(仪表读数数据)
--------------------------------
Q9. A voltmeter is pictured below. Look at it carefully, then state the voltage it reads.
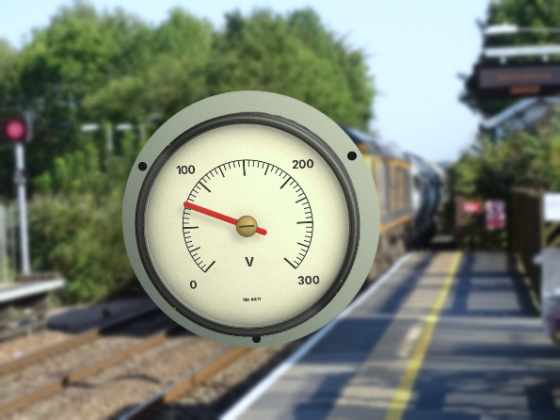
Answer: 75 V
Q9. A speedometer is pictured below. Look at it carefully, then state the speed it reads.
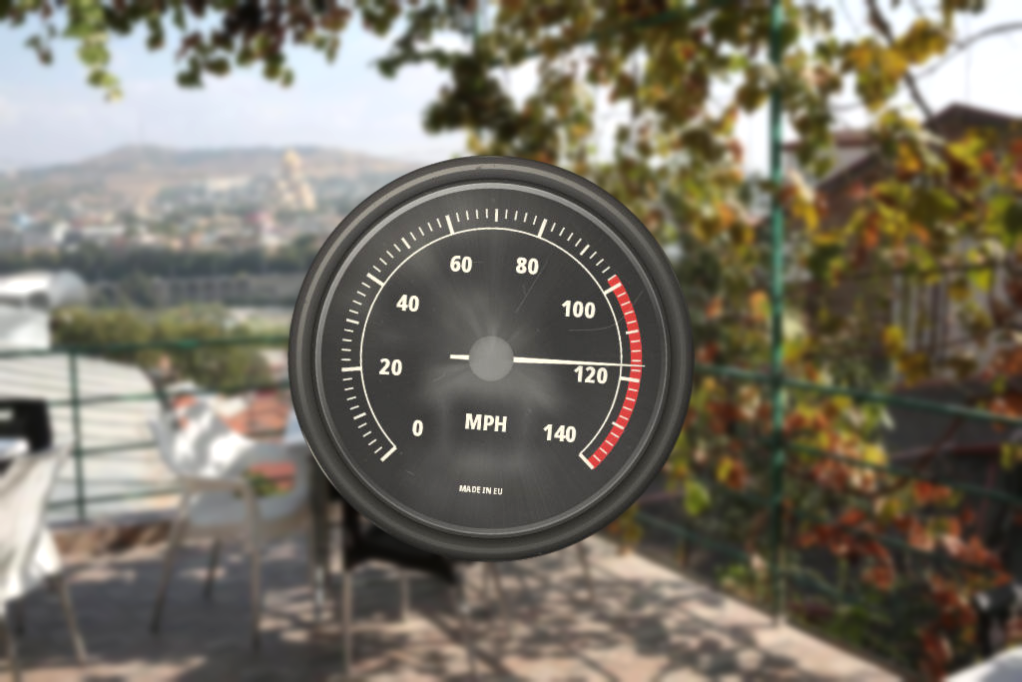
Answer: 117 mph
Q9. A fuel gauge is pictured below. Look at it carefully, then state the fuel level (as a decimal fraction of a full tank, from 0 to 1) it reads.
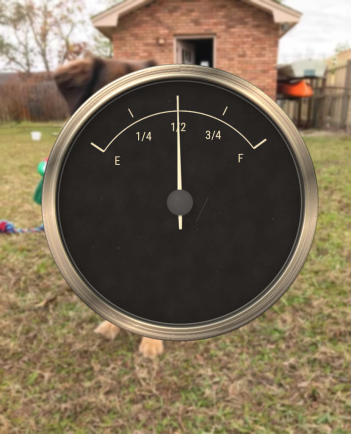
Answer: 0.5
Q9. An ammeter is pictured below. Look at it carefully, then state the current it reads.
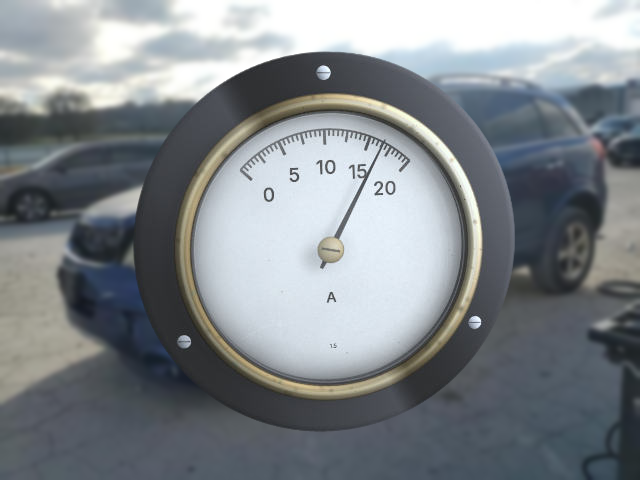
--------------------------------
### 任务目标
把上面的各行逐字照抄一遍，答案中不要包含图片。

### 答题区
Q9. A voltmeter is pictured below. Look at it carefully, then state the voltage it reads.
Answer: 75 V
Q9. A speedometer is pictured below. Look at it carefully, then state the speed it reads.
Answer: 117 mph
Q9. A fuel gauge is pictured below. Look at it carefully, then state the fuel level (as a decimal fraction of a full tank, from 0 to 1) it reads.
Answer: 0.5
Q9. An ammeter is pictured below. Look at it carefully, then state the current it reads.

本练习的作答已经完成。